§ **Exercise brief**
Return each entry exactly, omitting nothing.

Stored data entries:
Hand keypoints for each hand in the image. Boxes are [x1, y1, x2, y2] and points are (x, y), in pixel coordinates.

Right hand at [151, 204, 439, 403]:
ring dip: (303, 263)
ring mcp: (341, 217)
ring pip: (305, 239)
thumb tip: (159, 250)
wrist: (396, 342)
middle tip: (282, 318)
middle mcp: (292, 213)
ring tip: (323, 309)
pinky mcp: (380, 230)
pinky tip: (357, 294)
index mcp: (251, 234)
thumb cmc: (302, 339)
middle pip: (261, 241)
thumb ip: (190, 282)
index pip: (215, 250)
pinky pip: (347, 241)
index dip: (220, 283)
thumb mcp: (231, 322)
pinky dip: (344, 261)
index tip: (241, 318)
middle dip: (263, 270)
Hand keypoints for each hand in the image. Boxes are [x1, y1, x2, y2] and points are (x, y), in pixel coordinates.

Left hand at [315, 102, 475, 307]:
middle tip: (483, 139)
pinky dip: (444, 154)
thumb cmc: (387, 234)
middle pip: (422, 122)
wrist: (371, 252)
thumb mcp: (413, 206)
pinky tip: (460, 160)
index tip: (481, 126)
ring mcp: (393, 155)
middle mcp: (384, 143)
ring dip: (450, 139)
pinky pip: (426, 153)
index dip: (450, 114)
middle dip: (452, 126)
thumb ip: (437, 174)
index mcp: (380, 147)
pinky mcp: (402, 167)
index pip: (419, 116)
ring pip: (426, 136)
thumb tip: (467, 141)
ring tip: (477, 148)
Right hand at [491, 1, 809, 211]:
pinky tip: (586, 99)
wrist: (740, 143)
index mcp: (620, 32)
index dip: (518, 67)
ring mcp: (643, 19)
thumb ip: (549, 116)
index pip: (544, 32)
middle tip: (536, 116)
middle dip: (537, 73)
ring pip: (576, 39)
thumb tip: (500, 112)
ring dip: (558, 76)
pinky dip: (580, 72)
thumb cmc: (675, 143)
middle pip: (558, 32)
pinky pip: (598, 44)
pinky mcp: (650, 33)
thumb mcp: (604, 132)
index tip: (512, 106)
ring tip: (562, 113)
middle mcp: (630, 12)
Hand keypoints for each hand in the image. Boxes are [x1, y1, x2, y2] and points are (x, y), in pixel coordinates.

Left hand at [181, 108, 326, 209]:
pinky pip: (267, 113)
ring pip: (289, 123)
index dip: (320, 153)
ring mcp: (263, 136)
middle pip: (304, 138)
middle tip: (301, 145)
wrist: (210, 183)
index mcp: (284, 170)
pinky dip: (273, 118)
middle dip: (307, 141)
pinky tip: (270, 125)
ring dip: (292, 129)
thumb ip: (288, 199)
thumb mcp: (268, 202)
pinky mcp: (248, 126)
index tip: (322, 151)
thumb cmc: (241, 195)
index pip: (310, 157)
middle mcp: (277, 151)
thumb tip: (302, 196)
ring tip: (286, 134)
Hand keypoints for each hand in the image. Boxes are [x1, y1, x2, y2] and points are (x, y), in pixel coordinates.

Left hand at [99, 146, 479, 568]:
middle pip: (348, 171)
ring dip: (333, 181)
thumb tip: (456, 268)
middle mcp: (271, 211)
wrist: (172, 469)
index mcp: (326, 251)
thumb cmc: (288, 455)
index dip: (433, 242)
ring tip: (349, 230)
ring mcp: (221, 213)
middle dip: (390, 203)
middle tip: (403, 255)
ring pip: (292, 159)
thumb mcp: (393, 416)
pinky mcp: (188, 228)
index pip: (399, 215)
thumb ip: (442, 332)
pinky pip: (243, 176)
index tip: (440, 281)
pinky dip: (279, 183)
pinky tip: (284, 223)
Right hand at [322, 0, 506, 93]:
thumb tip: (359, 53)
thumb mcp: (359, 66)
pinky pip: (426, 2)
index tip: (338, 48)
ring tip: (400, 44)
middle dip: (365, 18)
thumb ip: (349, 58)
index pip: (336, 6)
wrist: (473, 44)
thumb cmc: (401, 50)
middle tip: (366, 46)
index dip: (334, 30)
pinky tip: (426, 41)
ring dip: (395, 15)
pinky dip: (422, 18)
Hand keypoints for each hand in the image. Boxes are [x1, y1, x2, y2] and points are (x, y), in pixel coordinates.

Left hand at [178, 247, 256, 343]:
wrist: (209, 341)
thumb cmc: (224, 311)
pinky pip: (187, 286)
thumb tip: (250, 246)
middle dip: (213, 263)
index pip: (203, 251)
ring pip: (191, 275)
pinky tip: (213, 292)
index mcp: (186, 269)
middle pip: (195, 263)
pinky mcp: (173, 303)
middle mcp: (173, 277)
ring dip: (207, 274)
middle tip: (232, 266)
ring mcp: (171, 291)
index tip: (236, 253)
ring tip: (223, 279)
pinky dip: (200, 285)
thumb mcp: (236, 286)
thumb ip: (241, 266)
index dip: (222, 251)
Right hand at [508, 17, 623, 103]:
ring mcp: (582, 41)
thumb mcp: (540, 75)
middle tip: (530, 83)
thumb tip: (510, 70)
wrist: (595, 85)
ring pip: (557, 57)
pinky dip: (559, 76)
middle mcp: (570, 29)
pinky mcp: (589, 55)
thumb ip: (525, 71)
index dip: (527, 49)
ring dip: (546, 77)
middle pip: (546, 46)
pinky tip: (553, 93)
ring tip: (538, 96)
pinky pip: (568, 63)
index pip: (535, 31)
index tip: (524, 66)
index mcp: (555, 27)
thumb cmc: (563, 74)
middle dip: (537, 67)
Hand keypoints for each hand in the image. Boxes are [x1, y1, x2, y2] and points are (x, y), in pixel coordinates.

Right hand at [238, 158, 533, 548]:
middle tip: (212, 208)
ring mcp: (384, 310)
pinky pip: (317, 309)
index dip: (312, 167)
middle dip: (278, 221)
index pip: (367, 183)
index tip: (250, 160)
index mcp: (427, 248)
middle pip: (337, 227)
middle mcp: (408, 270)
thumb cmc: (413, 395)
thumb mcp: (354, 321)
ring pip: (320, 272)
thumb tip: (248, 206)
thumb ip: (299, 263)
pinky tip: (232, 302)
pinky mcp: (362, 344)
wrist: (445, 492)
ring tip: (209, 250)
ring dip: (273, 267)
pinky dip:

§ **Written reply**
Hand keypoints for each hand in the image. Boxes are [x1, y1, x2, y2] and points are (x, y), in pixel coordinates.

Right hand at [151, 204, 439, 403]:
ring dip: (303, 263)
ring mcp: (341, 217)
ring pip: (305, 239)
thumb tip: (159, 250)
wrist: (396, 342)
middle tip: (282, 318)
middle mcp: (292, 213)
ring tip: (323, 309)
pinky mcp: (380, 230)
pinky tip: (357, 294)
index mcp: (251, 234)
thumb cmc: (302, 339)
middle pip: (261, 241)
thumb ip: (190, 282)
index pip: (215, 250)
pinky pip: (347, 241)
index dip: (220, 283)
thumb mcp: (231, 322)
pinky dip: (344, 261)
index tip: (241, 318)
middle dip: (263, 270)
Hand keypoints for each hand in the image. Boxes are [x1, y1, x2, y2] and points are (x, y), in pixel coordinates.

Left hand at [315, 102, 475, 307]:
middle tip: (483, 139)
pinky dip: (444, 154)
thumb cmc: (387, 234)
middle pip: (422, 122)
wrist: (371, 252)
thumb mcp: (413, 206)
pinky tip: (460, 160)
index tip: (481, 126)
ring mcp: (393, 155)
middle mcp: (384, 143)
ring dip: (450, 139)
pinky pip: (426, 153)
index dip: (450, 114)
middle dip: (452, 126)
thumb ip: (437, 174)
index mcp: (380, 147)
pinky mcp: (402, 167)
index pip: (419, 116)
ring pip: (426, 136)
thumb tip: (467, 141)
ring tip: (477, 148)
Right hand at [491, 1, 809, 211]:
pinky tip: (586, 99)
wrist: (740, 143)
index mcp: (620, 32)
index dip: (518, 67)
ring mcp: (643, 19)
thumb ip: (549, 116)
index pip: (544, 32)
middle tip: (536, 116)
middle dip: (537, 73)
ring pip: (576, 39)
thumb tip: (500, 112)
ring dip: (558, 76)
pinky dip: (580, 72)
thumb cmc: (675, 143)
middle pip: (558, 32)
pinky pip: (598, 44)
pinky mcp: (650, 33)
thumb mcp: (604, 132)
index tip: (512, 106)
ring tip: (562, 113)
middle mcp: (630, 12)
Hand keypoints for each hand in the image. Boxes are [x1, y1, x2, y2] and points are (x, y), in pixel coordinates.

Left hand at [181, 108, 326, 209]:
pinky pip: (267, 113)
ring pip: (289, 123)
index dip: (320, 153)
ring mcp: (263, 136)
middle pip: (304, 138)
middle tip: (301, 145)
wrist: (210, 183)
index mcp: (284, 170)
pinky dip: (273, 118)
middle dip: (307, 141)
pinky tip: (270, 125)
ring dip: (292, 129)
thumb ip: (288, 199)
thumb mcp: (268, 202)
pinky mcp: (248, 126)
index tip: (322, 151)
thumb cmc: (241, 195)
index pip: (310, 157)
middle mcp: (277, 151)
thumb tip: (302, 196)
ring tip: (286, 134)
Hand keypoints for each hand in the image. Boxes are [x1, y1, x2, y2] and points are (x, y), in pixel coordinates.

Left hand at [99, 146, 479, 568]:
middle pip: (348, 171)
ring dip: (333, 181)
thumb tip: (456, 268)
middle mcp: (271, 211)
wrist: (172, 469)
index mcp: (326, 251)
thumb cmc: (288, 455)
index dip: (433, 242)
ring tip: (349, 230)
ring mcp: (221, 213)
middle dip: (390, 203)
middle tip: (403, 255)
ring pip: (292, 159)
thumb mcp: (393, 416)
pinky mcp: (188, 228)
index pip: (399, 215)
thumb ip: (442, 332)
pinky pip: (243, 176)
index tip: (440, 281)
pinky dip: (279, 183)
pinky tip: (284, 223)
Right hand at [322, 0, 506, 93]:
thumb tip: (359, 53)
thumb mcp: (359, 66)
pinky pip: (426, 2)
index tip: (338, 48)
ring tip: (400, 44)
middle dip: (365, 18)
thumb ip: (349, 58)
index pip: (336, 6)
wrist: (473, 44)
thumb cmc: (401, 50)
middle tip: (366, 46)
index dip: (334, 30)
pinky tip: (426, 41)
ring dip: (395, 15)
pinky dip: (422, 18)
Hand keypoints for each hand in the image. Boxes are [x1, y1, x2, y2] and points are (x, y), in pixel coordinates.

Left hand at [178, 247, 256, 343]:
wrist: (209, 341)
thumb cmc: (224, 311)
pinky pip: (187, 286)
thumb tip: (250, 246)
middle dip: (213, 263)
index pip: (203, 251)
ring pip: (191, 275)
pinky tip: (213, 292)
index mcp: (186, 269)
middle pip: (195, 263)
pinky mcp: (173, 303)
middle mcp: (173, 277)
ring dip: (207, 274)
middle tip: (232, 266)
ring mcp: (171, 291)
index tip: (236, 253)
ring tip: (223, 279)
pinky dip: (200, 285)
thumb mcp: (236, 286)
thumb ip: (241, 266)
index dip: (222, 251)
Right hand at [508, 17, 623, 103]:
ring mcp: (582, 41)
thumb mcp: (540, 75)
middle tip: (530, 83)
thumb tip: (510, 70)
wrist: (595, 85)
ring pip: (557, 57)
pinky dip: (559, 76)
middle mcp: (570, 29)
pinky mcp: (589, 55)
thumb ip: (525, 71)
index dip: (527, 49)
ring dip: (546, 77)
middle pip: (546, 46)
pinky tip: (553, 93)
ring tip: (538, 96)
pinky pip: (568, 63)
index pip: (535, 31)
index tip: (524, 66)
index mcp: (555, 27)
thumb cmc: (563, 74)
middle dip: (537, 67)
Hand keypoints for each hand in the image. Boxes are [x1, y1, x2, y2] and points are (x, y), in pixel coordinates.

Right hand at [238, 158, 533, 548]:
middle tip: (212, 208)
ring mcp: (384, 310)
pinky pip: (317, 309)
index dip: (312, 167)
middle dip: (278, 221)
index pip: (367, 183)
index tip: (250, 160)
index mcp: (427, 248)
middle pip: (337, 227)
middle mcp: (408, 270)
thumb cmc: (413, 395)
thumb mcp: (354, 321)
ring pip: (320, 272)
thumb tip: (248, 206)
thumb ip: (299, 263)
pinky tip: (232, 302)
pinky mcp: (362, 344)
wrist: (445, 492)
ring tip: (209, 250)
ring dip: (273, 267)
pinky dip:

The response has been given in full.